I wish to thank Mr Pettersson for bringing this legislation to the Assembly. I also want to thank and acknowledge my colleagues Mr Davis and Mr Cain for their role in the committee’s inquiry, as well as everyone who provided submissions and presented during the public hearings. I look forward to the ACT government’s progressive and inclusive approach on this matter.

MR DAVIS (Brindabella) (10.51): I rise as the third member of the Select Committee on the Drugs of Dependence (Personal Use) Amendment Bill 2021. As the ACT Greens spokesperson on health and drug harm reduction, let me say from the outset that the ACT Greens wholeheartedly endorse all of the committee’s recommendations—in particular, that this Assembly resolve to enact the Drugs of Dependence (Personal Use) Amendment Bill 2021.

The war on drugs has failed.

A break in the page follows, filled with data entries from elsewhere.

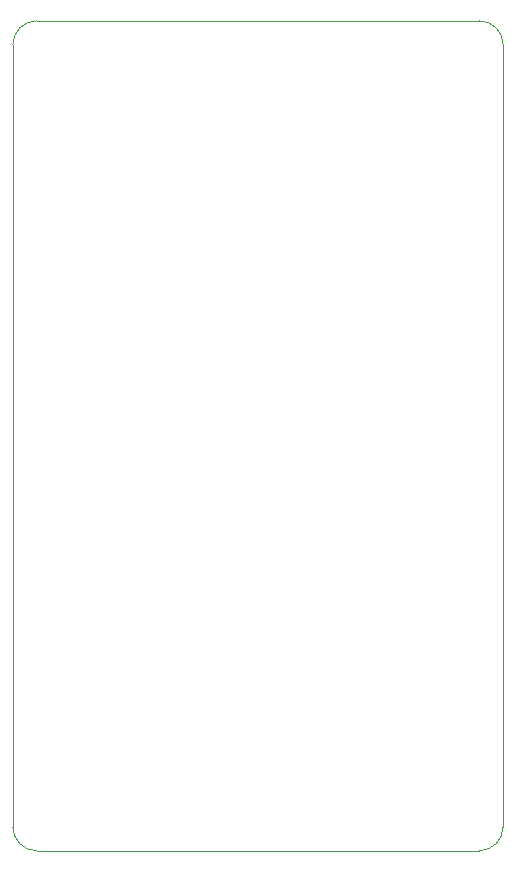
<source format=gbr>
%TF.GenerationSoftware,KiCad,Pcbnew,8.0.1-1.fc39*%
%TF.CreationDate,2024-05-03T11:27:30+02:00*%
%TF.ProjectId,esp32-board,65737033-322d-4626-9f61-72642e6b6963,rev?*%
%TF.SameCoordinates,Original*%
%TF.FileFunction,Profile,NP*%
%FSLAX46Y46*%
G04 Gerber Fmt 4.6, Leading zero omitted, Abs format (unit mm)*
G04 Created by KiCad (PCBNEW 8.0.1-1.fc39) date 2024-05-03 11:27:30*
%MOMM*%
%LPD*%
G01*
G04 APERTURE LIST*
%TA.AperFunction,Profile*%
%ADD10C,0.100000*%
%TD*%
G04 APERTURE END LIST*
D10*
X123250000Y-18500000D02*
X160750000Y-18500000D01*
X121250000Y-86750000D02*
X121250000Y-20500000D01*
X160750000Y-88750000D02*
X123250000Y-88750000D01*
X123250000Y-88750000D02*
G75*
G02*
X121250000Y-86750000I0J2000000D01*
G01*
X162750000Y-86750000D02*
G75*
G02*
X160750000Y-88750000I-2000000J0D01*
G01*
X160750000Y-18500000D02*
G75*
G02*
X162750000Y-20500000I0J-2000000D01*
G01*
X162750000Y-20500000D02*
X162750000Y-86750000D01*
X121250000Y-20500000D02*
G75*
G02*
X123250000Y-18500000I2000000J0D01*
G01*
M02*

</source>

Despite the fearmongering and stigma that have flowed from Richard Nixon’s now infamous war on drugs, we know that most drug use is actually recreational and causes little ongoing harm to the individual consuming these substances. The ACT Alcohol, Tobacco and Other Drug Association, ATODA, told us in their submission to this inquiry that 43 per cent of Australians have used drugs. These people are our siblings, parents, colleagues and friends. Statistically, they are the people sitting in this chamber right now. Peter Taylor, a member of the advocacy network Family and Friends for Drug Law Reform, who strongly supports decriminalisation, put this to us in his submission:

The drugs are not evil, taking drugs is not evil—it is young people dying needlessly that is evil. And as a caring, and extremely well-informed electorate, we have to take the very well researched steps to banish this evil.